# GIVEN EXERCISE 1:
List every line of the rows that contains the string "Answer", with case counting.

# TEXT BLOCK:
# # #
It's not necessary to use an external sampling device (e.g. a movie camera) to observe this phenomenon - the naked human eye is sufficient. When I was in college, I had an old fan that would start up slowly. I was surprised to observe aliasing in the fan blades as the blades spun up. I crudely estimated the sampling rate of the human visual system at about 30 Hz, which seems to be in line with modern estimates.
 
It's not necessary to use an external sampling device (e.g. a movie camera) to observe this phenomenon - the naked human eye is sufficient.

If you saw this with your naked eye, chances are it was in a room with flourescent lights, which flicker due to AC line frequency. The human eye does not 'sample', per se. There is a maximal rate at which it does not sense 'flicker', which is around 30hz - this is probably what you are thinking of. This is why you don't notice the flourescents flickering, and why movies tend to have frame rates around 30fps.
 
If you saw this with your naked eye, chances are it was in a room with flourescent lights, which flicker due to AC line frequency. The human eye does not 'sample', per se. There is a maximal rate at which it does not sense 'flicker', which is around 30hz - this is probably what you are thinking of. This is why you don't notice the flourescents flickering, and why movies tend to have frame rates around 30fps.

I had incandescent bulbs. There is an easy experiment to test the sampling hypothesis: construct a fan with a single blade, and ramp up the rotation rate while watching for aliasing under different lighting conditions. Of course, with only a single blade you'll need a strong mount because the load is highly imbalanced. Let me know how the experiment turns out. 😎
 
I had incandescent bulbs. There is an easy experiment to test the sampling hypothesis: construct a fan with a single blade, and ramp up the rotation rate while watching for aliasing under different lighting conditions. Of course, with only a single blade you'll need a strong mount because the load is highly imbalanced. Let me know how the experiment turns out. 😎

I was surprised to read recently that incandescent bulbs do have flicker. It's fairly low, but measurable, and observable with the right conditions - something like 5-10%? So the filament actually does cool down a bit between half-wave peaks, ~ 8 msec.

I assume in this video, it's the difference between the 60 Hz and the camera frame rate?


-ERD50
 
If you saw this with your naked eye, chances are it was in a room with flourescent lights, which flicker due to AC line frequency. The human eye does not 'sample', per se. There is a maximal rate at which it does not sense 'flicker', which is around 30hz - this is probably what you are thinking of. This is why you don't notice the flourescents flickering, and why movies tend to have frame rates around 30fps.
Oh yea. The beads can move, all by themselves!
 
The new LED lights are causing all kinds of interesting effects from sampling of things in motion to odd interference patterns.
 
If I put a clean shiny cookie sheet on the stove with the the fan/light hood LEDs on, I can get motion sickness if I watch for a minute or so. So I don't.:)
# # #
# RECORDS PROVIDED:
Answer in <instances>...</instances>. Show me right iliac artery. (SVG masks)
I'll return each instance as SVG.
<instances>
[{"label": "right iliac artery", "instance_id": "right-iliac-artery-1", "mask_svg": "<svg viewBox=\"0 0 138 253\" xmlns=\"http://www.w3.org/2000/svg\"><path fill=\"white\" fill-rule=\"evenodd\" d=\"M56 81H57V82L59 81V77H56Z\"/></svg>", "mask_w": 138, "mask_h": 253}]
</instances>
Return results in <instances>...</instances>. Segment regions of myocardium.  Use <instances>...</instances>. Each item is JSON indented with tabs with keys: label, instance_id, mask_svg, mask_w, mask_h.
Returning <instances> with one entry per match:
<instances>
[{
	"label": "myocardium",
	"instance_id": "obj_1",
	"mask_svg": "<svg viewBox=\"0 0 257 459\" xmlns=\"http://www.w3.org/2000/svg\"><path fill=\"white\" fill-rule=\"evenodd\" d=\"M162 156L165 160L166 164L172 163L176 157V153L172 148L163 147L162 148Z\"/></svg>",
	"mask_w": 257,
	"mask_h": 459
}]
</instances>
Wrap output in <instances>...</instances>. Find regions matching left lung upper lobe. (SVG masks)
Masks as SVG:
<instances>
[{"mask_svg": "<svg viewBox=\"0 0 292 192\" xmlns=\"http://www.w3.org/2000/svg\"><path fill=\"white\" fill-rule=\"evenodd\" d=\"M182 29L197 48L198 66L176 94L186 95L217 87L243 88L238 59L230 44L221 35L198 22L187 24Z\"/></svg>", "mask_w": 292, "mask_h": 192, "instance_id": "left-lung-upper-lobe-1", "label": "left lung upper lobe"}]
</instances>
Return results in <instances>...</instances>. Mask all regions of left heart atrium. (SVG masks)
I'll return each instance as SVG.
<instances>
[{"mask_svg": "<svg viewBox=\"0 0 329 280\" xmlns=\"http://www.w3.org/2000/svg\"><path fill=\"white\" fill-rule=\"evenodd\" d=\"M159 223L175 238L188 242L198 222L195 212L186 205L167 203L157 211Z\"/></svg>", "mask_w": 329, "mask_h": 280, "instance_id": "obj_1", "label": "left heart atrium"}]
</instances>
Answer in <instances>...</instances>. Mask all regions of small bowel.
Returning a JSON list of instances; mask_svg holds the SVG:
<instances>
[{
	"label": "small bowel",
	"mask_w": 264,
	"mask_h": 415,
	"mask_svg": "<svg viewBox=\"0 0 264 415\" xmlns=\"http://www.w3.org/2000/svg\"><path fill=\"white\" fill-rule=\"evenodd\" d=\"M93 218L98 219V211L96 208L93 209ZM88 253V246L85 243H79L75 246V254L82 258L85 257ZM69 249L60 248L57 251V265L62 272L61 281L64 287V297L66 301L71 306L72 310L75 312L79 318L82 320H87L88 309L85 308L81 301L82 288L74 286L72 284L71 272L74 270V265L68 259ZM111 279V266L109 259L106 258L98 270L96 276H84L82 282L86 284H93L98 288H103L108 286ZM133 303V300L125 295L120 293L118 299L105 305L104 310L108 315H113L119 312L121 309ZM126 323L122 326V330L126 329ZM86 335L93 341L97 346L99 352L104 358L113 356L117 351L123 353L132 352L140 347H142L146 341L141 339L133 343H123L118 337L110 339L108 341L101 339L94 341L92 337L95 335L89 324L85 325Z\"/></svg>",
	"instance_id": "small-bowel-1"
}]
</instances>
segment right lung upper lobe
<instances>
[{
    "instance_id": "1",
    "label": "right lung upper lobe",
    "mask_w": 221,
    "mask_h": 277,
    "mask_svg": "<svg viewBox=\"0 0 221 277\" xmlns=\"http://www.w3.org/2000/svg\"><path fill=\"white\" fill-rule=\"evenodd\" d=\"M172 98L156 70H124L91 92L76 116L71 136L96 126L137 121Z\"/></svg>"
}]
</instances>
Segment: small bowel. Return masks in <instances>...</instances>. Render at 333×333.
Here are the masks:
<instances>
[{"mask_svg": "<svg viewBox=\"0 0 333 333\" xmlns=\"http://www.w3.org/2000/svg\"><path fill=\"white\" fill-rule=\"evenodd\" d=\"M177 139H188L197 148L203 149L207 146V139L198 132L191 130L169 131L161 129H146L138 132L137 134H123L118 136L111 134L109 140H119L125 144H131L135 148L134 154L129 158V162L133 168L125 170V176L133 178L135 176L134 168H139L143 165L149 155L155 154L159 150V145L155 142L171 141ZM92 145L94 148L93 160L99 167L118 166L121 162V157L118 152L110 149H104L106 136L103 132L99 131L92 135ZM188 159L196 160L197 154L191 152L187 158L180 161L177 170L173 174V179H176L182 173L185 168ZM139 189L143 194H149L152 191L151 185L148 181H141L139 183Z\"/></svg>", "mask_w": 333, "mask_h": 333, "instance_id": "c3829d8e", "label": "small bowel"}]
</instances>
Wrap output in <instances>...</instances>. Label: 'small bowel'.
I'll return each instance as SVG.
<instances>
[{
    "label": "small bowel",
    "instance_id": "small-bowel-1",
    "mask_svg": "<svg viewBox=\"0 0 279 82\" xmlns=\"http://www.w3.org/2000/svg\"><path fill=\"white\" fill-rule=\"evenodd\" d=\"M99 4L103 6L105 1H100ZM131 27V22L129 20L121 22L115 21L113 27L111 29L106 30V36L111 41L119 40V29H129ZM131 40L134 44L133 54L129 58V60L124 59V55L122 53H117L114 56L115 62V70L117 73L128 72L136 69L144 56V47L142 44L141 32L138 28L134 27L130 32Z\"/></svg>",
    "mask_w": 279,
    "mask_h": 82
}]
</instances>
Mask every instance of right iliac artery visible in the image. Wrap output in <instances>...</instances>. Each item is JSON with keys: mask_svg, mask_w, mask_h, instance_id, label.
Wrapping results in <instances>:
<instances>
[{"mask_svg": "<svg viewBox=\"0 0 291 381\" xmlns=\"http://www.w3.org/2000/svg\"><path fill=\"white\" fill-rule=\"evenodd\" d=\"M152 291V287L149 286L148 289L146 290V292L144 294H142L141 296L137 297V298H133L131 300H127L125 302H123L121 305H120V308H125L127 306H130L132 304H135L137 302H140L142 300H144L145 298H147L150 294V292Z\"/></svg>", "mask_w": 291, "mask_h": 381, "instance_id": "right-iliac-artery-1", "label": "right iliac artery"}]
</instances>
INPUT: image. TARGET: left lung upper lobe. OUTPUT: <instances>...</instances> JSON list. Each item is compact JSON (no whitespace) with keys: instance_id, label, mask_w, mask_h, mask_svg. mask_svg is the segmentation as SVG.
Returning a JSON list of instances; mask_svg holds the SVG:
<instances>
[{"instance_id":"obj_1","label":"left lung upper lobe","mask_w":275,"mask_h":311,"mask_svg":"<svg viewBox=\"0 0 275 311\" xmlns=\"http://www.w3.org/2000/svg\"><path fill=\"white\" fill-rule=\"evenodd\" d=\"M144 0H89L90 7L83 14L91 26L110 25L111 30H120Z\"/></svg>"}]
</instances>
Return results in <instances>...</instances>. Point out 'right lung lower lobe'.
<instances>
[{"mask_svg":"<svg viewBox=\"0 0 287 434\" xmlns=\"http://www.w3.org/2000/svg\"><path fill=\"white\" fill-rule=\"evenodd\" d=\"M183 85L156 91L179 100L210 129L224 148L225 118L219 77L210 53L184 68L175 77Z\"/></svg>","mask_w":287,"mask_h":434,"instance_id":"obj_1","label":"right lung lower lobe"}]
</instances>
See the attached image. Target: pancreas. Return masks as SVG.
# # #
# GIVEN EXERCISE 2:
In the flicker discussion above, begin at the words "I assume in" and stop after "odd interference patterns.". Rewrite that passage with "camera frame rate" changed to "shutter speed".

# REPLY 1:
Answer in <instances>...</instances>. Show me right iliac artery. (SVG masks)
Answer in <instances>...</instances>. Mask all regions of small bowel.

# REPLY 2:
I assume in this video, it's the difference between the 60 Hz and the shutter speed?


-ERD50
 
If you saw this with your naked eye, chances are it was in a room with flourescent lights, which flicker due to AC line frequency. The human eye does not 'sample', per se. There is a maximal rate at which it does not sense 'flicker', which is around 30hz - this is probably what you are thinking of. This is why you don't notice the flourescents flickering, and why movies tend to have frame rates around 30fps.
Oh yea. The beads can move, all by themselves!
 
The new LED lights are causing all kinds of interesting effects from sampling of things in motion to odd interference patterns.